A seven- man panel of the Supreme Court in a unanimous decision today sacked Governors Liyel Imoke, Murtala Nyako, Ibrahim Idris, Wamako and Temipre Silva of Cross River, Adamawa, Kogi, Sokoto and Bayelsa states from office.

The court in Abuja held that the tenures of the governors started to count from the time they took their oath of office after emerging winners in their respective state governorship elections in 2007.

The court said it is not from the period they took their second oaths of office after emerging winners of the re-run elections when there initial elections were nullified.

A Federal High Court had earlier held that their tenures of office started to run from their later oaths of office and oath of allegiance which they took upon their emergence as winners of their respective re run elections.

The apex court held that the trial court as well as the Court of Appeal erred in law when the considered the actions taken by the respective governors before their elections were nullified by the various Election Petition Tribunals as valid on one hand while discounting the time they spent doing those valid actions from their constitutionally prescribed tenure of office.

180. (1) subject to the provisions of this Constitution, a person shall hold the office of Governor of a State until -
(a) When his successor in office takes the oath of that office; or
(b) he dies whilst holding such office; or
(c) the date when his resignation from office takes effect; or
(d) he otherwise ceases to hold office in accordance with the provisions of this constitution.

In reaching their decision, the Supreme Court relied on section 180 (2) of the Constitution wherein the tenure of office of Governors were prescribed and held that that section did not envisage any form of elongation of occupants of the office of the Governor of the state as well as that of the President.

The section reads:
180 (2) Subject to the provisions of subsection (1) of this section, the Governor shall vacate his office at the expiration of period of four years commencing from the date when -
(a) in the case of a person first elected as Governor under this Constitution, he took the Oath of Allegiance and oath of office; and
(b) the person last elected to that office took the Oath of Allegiance and oath of office or would, but for his death, have taken such oaths.

The court held that the provisions of that section of the Constitution will stand violated if the tenure of office of the Governors is calculated from their second taking of Oath of Office and the Oath of Allegiance and stated that their tenure started counting from their first Oath of office which they all took after they were declared winners of the April 2007 elections and that they are entitled to four year terms from that date.

The court also rapped the Peoples Democratic party for attempting to abort the hearing of the matter at the court through their preliminary objections filed against all the consolidated appeals. The party had argued that the subject matter of the appeals have become academic and should be dismissed.
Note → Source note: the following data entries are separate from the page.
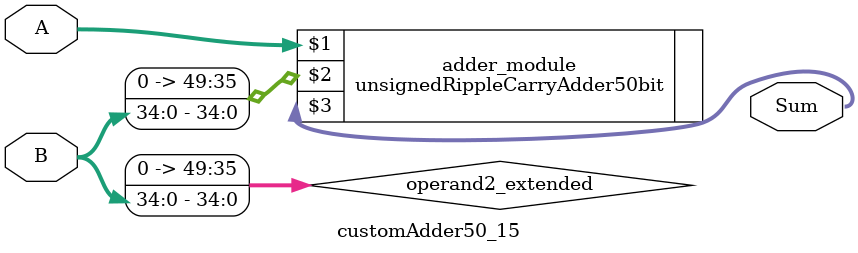
<source format=v>
module customAdder50_15(
                        input [49 : 0] A,
                        input [34 : 0] B,
                        
                        output [50 : 0] Sum
                );

        wire [49 : 0] operand2_extended;
        
        assign operand2_extended =  {15'b0, B};
        
        unsignedRippleCarryAdder50bit adder_module(
            A,
            operand2_extended,
            Sum
        );
        
        endmodule
        
</source>
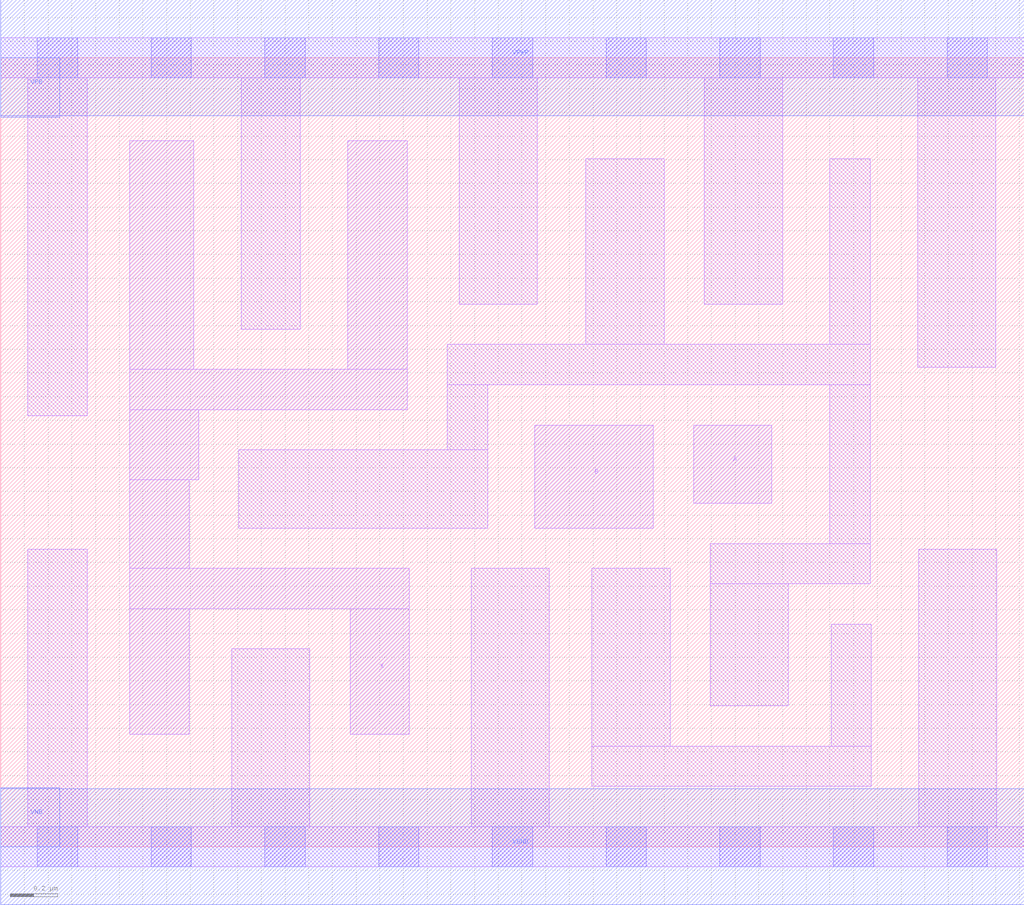
<source format=lef>
# Copyright 2020 The SkyWater PDK Authors
#
# Licensed under the Apache License, Version 2.0 (the "License");
# you may not use this file except in compliance with the License.
# You may obtain a copy of the License at
#
#     https://www.apache.org/licenses/LICENSE-2.0
#
# Unless required by applicable law or agreed to in writing, software
# distributed under the License is distributed on an "AS IS" BASIS,
# WITHOUT WARRANTIES OR CONDITIONS OF ANY KIND, either express or implied.
# See the License for the specific language governing permissions and
# limitations under the License.
#
# SPDX-License-Identifier: Apache-2.0

VERSION 5.5 ;
NAMESCASESENSITIVE ON ;
BUSBITCHARS "[]" ;
DIVIDERCHAR "/" ;
MACRO sky130_fd_sc_ms__and2_4
  CLASS CORE ;
  SOURCE USER ;
  ORIGIN  0.000000  0.000000 ;
  SIZE  4.320000 BY  3.330000 ;
  SYMMETRY X Y ;
  SITE unit ;
  PIN A
    ANTENNAGATEAREA  0.444000 ;
    DIRECTION INPUT ;
    USE SIGNAL ;
    PORT
      LAYER li1 ;
        RECT 2.925000 1.450000 3.255000 1.780000 ;
    END
  END A
  PIN B
    ANTENNAGATEAREA  0.444000 ;
    DIRECTION INPUT ;
    USE SIGNAL ;
    PORT
      LAYER li1 ;
        RECT 2.255000 1.345000 2.755000 1.780000 ;
    END
  END B
  PIN X
    ANTENNADIFFAREA  1.219800 ;
    DIRECTION OUTPUT ;
    USE SIGNAL ;
    PORT
      LAYER li1 ;
        RECT 0.545000 0.475000 0.795000 1.005000 ;
        RECT 0.545000 1.005000 1.725000 1.175000 ;
        RECT 0.545000 1.175000 0.795000 1.550000 ;
        RECT 0.545000 1.550000 0.835000 1.845000 ;
        RECT 0.545000 1.845000 1.715000 2.015000 ;
        RECT 0.545000 2.015000 0.815000 2.980000 ;
        RECT 1.465000 2.015000 1.715000 2.980000 ;
        RECT 1.475000 0.475000 1.725000 1.005000 ;
    END
  END X
  PIN VGND
    DIRECTION INOUT ;
    USE GROUND ;
    PORT
      LAYER met1 ;
        RECT 0.000000 -0.245000 4.320000 0.245000 ;
    END
  END VGND
  PIN VNB
    DIRECTION INOUT ;
    USE GROUND ;
    PORT
    END
  END VNB
  PIN VPB
    DIRECTION INOUT ;
    USE POWER ;
    PORT
    END
  END VPB
  PIN VNB
    DIRECTION INOUT ;
    USE GROUND ;
    PORT
      LAYER met1 ;
        RECT 0.000000 0.000000 0.250000 0.250000 ;
    END
  END VNB
  PIN VPB
    DIRECTION INOUT ;
    USE POWER ;
    PORT
      LAYER met1 ;
        RECT 0.000000 3.080000 0.250000 3.330000 ;
    END
  END VPB
  PIN VPWR
    DIRECTION INOUT ;
    USE POWER ;
    PORT
      LAYER met1 ;
        RECT 0.000000 3.085000 4.320000 3.575000 ;
    END
  END VPWR
  OBS
    LAYER li1 ;
      RECT 0.000000 -0.085000 4.320000 0.085000 ;
      RECT 0.000000  3.245000 4.320000 3.415000 ;
      RECT 0.115000  0.085000 0.365000 1.255000 ;
      RECT 0.115000  1.820000 0.365000 3.245000 ;
      RECT 0.975000  0.085000 1.305000 0.835000 ;
      RECT 1.005000  1.345000 2.055000 1.675000 ;
      RECT 1.015000  2.185000 1.265000 3.245000 ;
      RECT 1.885000  1.675000 2.055000 1.950000 ;
      RECT 1.885000  1.950000 3.670000 2.120000 ;
      RECT 1.935000  2.290000 2.265000 3.245000 ;
      RECT 1.985000  0.085000 2.315000 1.175000 ;
      RECT 2.470000  2.120000 2.800000 2.905000 ;
      RECT 2.495000  0.255000 3.675000 0.425000 ;
      RECT 2.495000  0.425000 2.825000 1.175000 ;
      RECT 2.970000  2.290000 3.300000 3.245000 ;
      RECT 2.995000  0.595000 3.325000 1.110000 ;
      RECT 2.995000  1.110000 3.670000 1.280000 ;
      RECT 3.500000  1.280000 3.670000 1.950000 ;
      RECT 3.500000  2.120000 3.670000 2.905000 ;
      RECT 3.505000  0.425000 3.675000 0.940000 ;
      RECT 3.870000  2.025000 4.200000 3.245000 ;
      RECT 3.875000  0.085000 4.205000 1.255000 ;
    LAYER mcon ;
      RECT 0.155000 -0.085000 0.325000 0.085000 ;
      RECT 0.155000  3.245000 0.325000 3.415000 ;
      RECT 0.635000 -0.085000 0.805000 0.085000 ;
      RECT 0.635000  3.245000 0.805000 3.415000 ;
      RECT 1.115000 -0.085000 1.285000 0.085000 ;
      RECT 1.115000  3.245000 1.285000 3.415000 ;
      RECT 1.595000 -0.085000 1.765000 0.085000 ;
      RECT 1.595000  3.245000 1.765000 3.415000 ;
      RECT 2.075000 -0.085000 2.245000 0.085000 ;
      RECT 2.075000  3.245000 2.245000 3.415000 ;
      RECT 2.555000 -0.085000 2.725000 0.085000 ;
      RECT 2.555000  3.245000 2.725000 3.415000 ;
      RECT 3.035000 -0.085000 3.205000 0.085000 ;
      RECT 3.035000  3.245000 3.205000 3.415000 ;
      RECT 3.515000 -0.085000 3.685000 0.085000 ;
      RECT 3.515000  3.245000 3.685000 3.415000 ;
      RECT 3.995000 -0.085000 4.165000 0.085000 ;
      RECT 3.995000  3.245000 4.165000 3.415000 ;
  END
END sky130_fd_sc_ms__and2_4
END LIBRARY

</source>
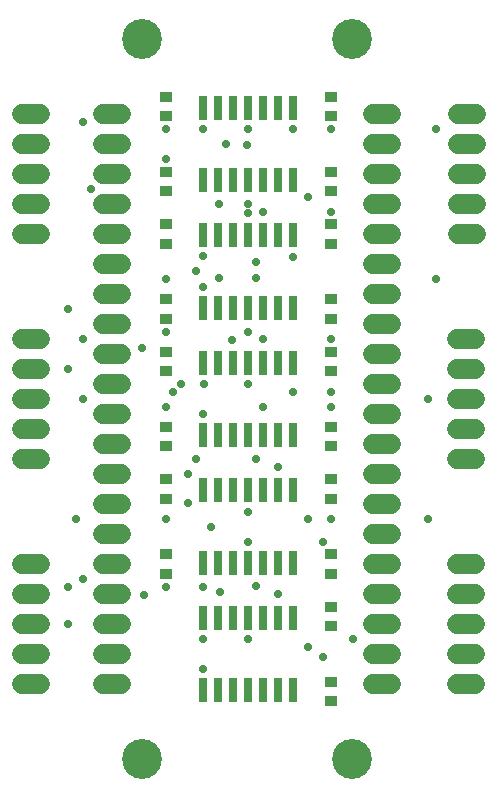
<source format=gbr>
G04 EAGLE Gerber RS-274X export*
G75*
%MOMM*%
%FSLAX34Y34*%
%LPD*%
%INSoldermask Top*%
%IPPOS*%
%AMOC8*
5,1,8,0,0,1.08239X$1,22.5*%
G01*
G04 Define Apertures*
%ADD10C,3.378200*%
%ADD11R,0.787400X2.159000*%
%ADD12C,1.651000*%
%ADD13R,1.100900X0.925700*%
%ADD14C,0.731000*%
D10*
X138430Y38100D03*
X316230Y38100D03*
X138430Y647700D03*
X316230Y647700D03*
D11*
X190500Y528066D03*
X190500Y589534D03*
X203200Y528066D03*
X215900Y528066D03*
X203200Y589534D03*
X215900Y589534D03*
X228600Y528066D03*
X228600Y589534D03*
X241300Y528066D03*
X254000Y528066D03*
X241300Y589534D03*
X254000Y589534D03*
X266700Y528066D03*
X266700Y589534D03*
X190500Y420116D03*
X190500Y481584D03*
X203200Y420116D03*
X215900Y420116D03*
X203200Y481584D03*
X215900Y481584D03*
X228600Y420116D03*
X228600Y481584D03*
X241300Y420116D03*
X254000Y420116D03*
X241300Y481584D03*
X254000Y481584D03*
X266700Y420116D03*
X266700Y481584D03*
X190500Y312166D03*
X190500Y373634D03*
X203200Y312166D03*
X215900Y312166D03*
X203200Y373634D03*
X215900Y373634D03*
X228600Y312166D03*
X228600Y373634D03*
X241300Y312166D03*
X254000Y312166D03*
X241300Y373634D03*
X254000Y373634D03*
X266700Y312166D03*
X266700Y373634D03*
X190500Y204216D03*
X190500Y265684D03*
X203200Y204216D03*
X215900Y204216D03*
X203200Y265684D03*
X215900Y265684D03*
X228600Y204216D03*
X228600Y265684D03*
X241300Y204216D03*
X254000Y204216D03*
X241300Y265684D03*
X254000Y265684D03*
X266700Y204216D03*
X266700Y265684D03*
X190500Y96266D03*
X190500Y157734D03*
X203200Y96266D03*
X215900Y96266D03*
X203200Y157734D03*
X215900Y157734D03*
X228600Y96266D03*
X228600Y157734D03*
X241300Y96266D03*
X254000Y96266D03*
X241300Y157734D03*
X254000Y157734D03*
X266700Y96266D03*
X266700Y157734D03*
D12*
X120650Y584200D02*
X105410Y584200D01*
X105410Y558800D02*
X120650Y558800D01*
X120650Y533400D02*
X105410Y533400D01*
X105410Y508000D02*
X120650Y508000D01*
X120650Y482600D02*
X105410Y482600D01*
X105410Y457200D02*
X120650Y457200D01*
X120650Y431800D02*
X105410Y431800D01*
X105410Y406400D02*
X120650Y406400D01*
X120650Y381000D02*
X105410Y381000D01*
X105410Y355600D02*
X120650Y355600D01*
X120650Y330200D02*
X105410Y330200D01*
X105410Y304800D02*
X120650Y304800D01*
X120650Y279400D02*
X105410Y279400D01*
X105410Y254000D02*
X120650Y254000D01*
X120650Y228600D02*
X105410Y228600D01*
X105410Y203200D02*
X120650Y203200D01*
X120650Y177800D02*
X105410Y177800D01*
X105410Y152400D02*
X120650Y152400D01*
X120650Y127000D02*
X105410Y127000D01*
X105410Y101600D02*
X120650Y101600D01*
X334010Y584200D02*
X349250Y584200D01*
X349250Y558800D02*
X334010Y558800D01*
X334010Y533400D02*
X349250Y533400D01*
X349250Y508000D02*
X334010Y508000D01*
X334010Y482600D02*
X349250Y482600D01*
X349250Y457200D02*
X334010Y457200D01*
X334010Y431800D02*
X349250Y431800D01*
X349250Y406400D02*
X334010Y406400D01*
X334010Y381000D02*
X349250Y381000D01*
X349250Y355600D02*
X334010Y355600D01*
X334010Y330200D02*
X349250Y330200D01*
X349250Y304800D02*
X334010Y304800D01*
X334010Y279400D02*
X349250Y279400D01*
X349250Y254000D02*
X334010Y254000D01*
X334010Y228600D02*
X349250Y228600D01*
X349250Y203200D02*
X334010Y203200D01*
X334010Y177800D02*
X349250Y177800D01*
X349250Y152400D02*
X334010Y152400D01*
X334010Y127000D02*
X349250Y127000D01*
X349250Y101600D02*
X334010Y101600D01*
X52070Y482600D02*
X36830Y482600D01*
X36830Y508000D02*
X52070Y508000D01*
X52070Y533400D02*
X36830Y533400D01*
X36830Y558800D02*
X52070Y558800D01*
X52070Y584200D02*
X36830Y584200D01*
X406200Y584200D02*
X421440Y584200D01*
X421440Y558800D02*
X406200Y558800D01*
X406200Y533400D02*
X421440Y533400D01*
X421440Y508000D02*
X406200Y508000D01*
X406200Y482600D02*
X421440Y482600D01*
X52070Y292100D02*
X36830Y292100D01*
X36830Y317500D02*
X52070Y317500D01*
X52070Y342900D02*
X36830Y342900D01*
X36830Y368300D02*
X52070Y368300D01*
X52070Y393700D02*
X36830Y393700D01*
X405130Y393700D02*
X420370Y393700D01*
X420370Y368300D02*
X405130Y368300D01*
X405130Y342900D02*
X420370Y342900D01*
X420370Y317500D02*
X405130Y317500D01*
X405130Y292100D02*
X420370Y292100D01*
X52070Y101600D02*
X36830Y101600D01*
X36830Y127000D02*
X52070Y127000D01*
X52070Y152400D02*
X36830Y152400D01*
X36830Y177800D02*
X52070Y177800D01*
X52070Y203200D02*
X36830Y203200D01*
X405130Y203200D02*
X420370Y203200D01*
X420370Y177800D02*
X405130Y177800D01*
X405130Y152400D02*
X420370Y152400D01*
X420370Y127000D02*
X405130Y127000D01*
X405130Y101600D02*
X420370Y101600D01*
D13*
X158750Y518898D03*
X158750Y535202D03*
X298450Y427252D03*
X298450Y410948D03*
X298450Y302998D03*
X298450Y319302D03*
X298450Y382802D03*
X298450Y366498D03*
X158750Y211352D03*
X158750Y195048D03*
X158750Y274852D03*
X158750Y258548D03*
X298450Y195048D03*
X298450Y211352D03*
X298450Y274852D03*
X298450Y258548D03*
X298450Y166902D03*
X298450Y150598D03*
X298450Y87098D03*
X298450Y103402D03*
X158750Y598702D03*
X158750Y582398D03*
X298450Y535202D03*
X298450Y518898D03*
X298450Y598702D03*
X298450Y582398D03*
X158750Y490752D03*
X158750Y474448D03*
X298450Y474448D03*
X298450Y490752D03*
X158750Y427252D03*
X158750Y410948D03*
X158750Y366498D03*
X158750Y382802D03*
X158750Y302998D03*
X158750Y319302D03*
D14*
X190500Y571500D03*
X190500Y139700D03*
X190980Y355600D03*
X177800Y254480D03*
X190394Y464404D03*
X203680Y508000D03*
X196850Y234470D03*
X210030Y558800D03*
X204526Y179126D03*
X140180Y177320D03*
X204160Y444980D03*
X234950Y444980D03*
X227866Y557840D03*
X234950Y184418D03*
X254000Y177800D03*
X241300Y501170D03*
X215166Y393220D03*
X234950Y458640D03*
X241300Y393700D03*
X171450Y355600D03*
X184150Y292100D03*
X234950Y292100D03*
X177800Y279400D03*
X253520Y285750D03*
X165100Y348770D03*
X158750Y546100D03*
X158750Y571500D03*
X228600Y571500D03*
X228600Y508000D03*
X279400Y514350D03*
X95250Y520700D03*
X88900Y577850D03*
X266700Y571500D03*
X298450Y571500D03*
X387350Y571500D03*
X158750Y444500D03*
X190500Y438150D03*
X387350Y444500D03*
X298450Y501650D03*
X228600Y500436D03*
X228826Y400050D03*
X76200Y368300D03*
X76200Y419100D03*
X158750Y400050D03*
X138463Y386113D03*
X266926Y463550D03*
X184150Y451330D03*
X190500Y330200D03*
X158750Y336550D03*
X88900Y342900D03*
X88900Y393700D03*
X228600Y355600D03*
X298450Y393700D03*
X241300Y336550D03*
X298450Y336550D03*
X266700Y349250D03*
X298450Y349250D03*
X381000Y342900D03*
X190500Y184150D03*
X88900Y190500D03*
X76200Y152400D03*
X158750Y184150D03*
X228600Y247650D03*
X158750Y241300D03*
X82550Y241300D03*
X76200Y184150D03*
X228600Y222250D03*
X292100Y222250D03*
X279400Y241300D03*
X298450Y241300D03*
X381000Y241300D03*
X190500Y114300D03*
X317500Y139700D03*
X292100Y124234D03*
X228600Y139700D03*
X279400Y133350D03*
M02*

</source>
While dismissing the PDP’s preliminary objections, the apex court maintained that the matter is of grave constitutional importance whose subject matter is still alive and cannot be truncated on the grounds of mere technicalities.

In countering the decisions of the Federal High Court and that of the Court of Appeal, the apex court asserted that the provision of the law did not envisage an indefinite occupation of office by a Governor and did not also envisage re run elections, left alone one to be won by the same person.

It went on to hold that since acions of these governors, like contracts awarded by them, Commissioners and Special Assistants appointed by them as well as Budgets and Bills signed into law by them remained valid and subsisting when their election were annulled, that it followed that upon emerging winners of their respective re run elections, and having to take another Oaths of Office and Allegiance which is a standard procedure before they can function as Governors, that their tenure begins to count from that first oaths they took in 2007 and not the second ones they took in 2008 after their victories in the re-run elections.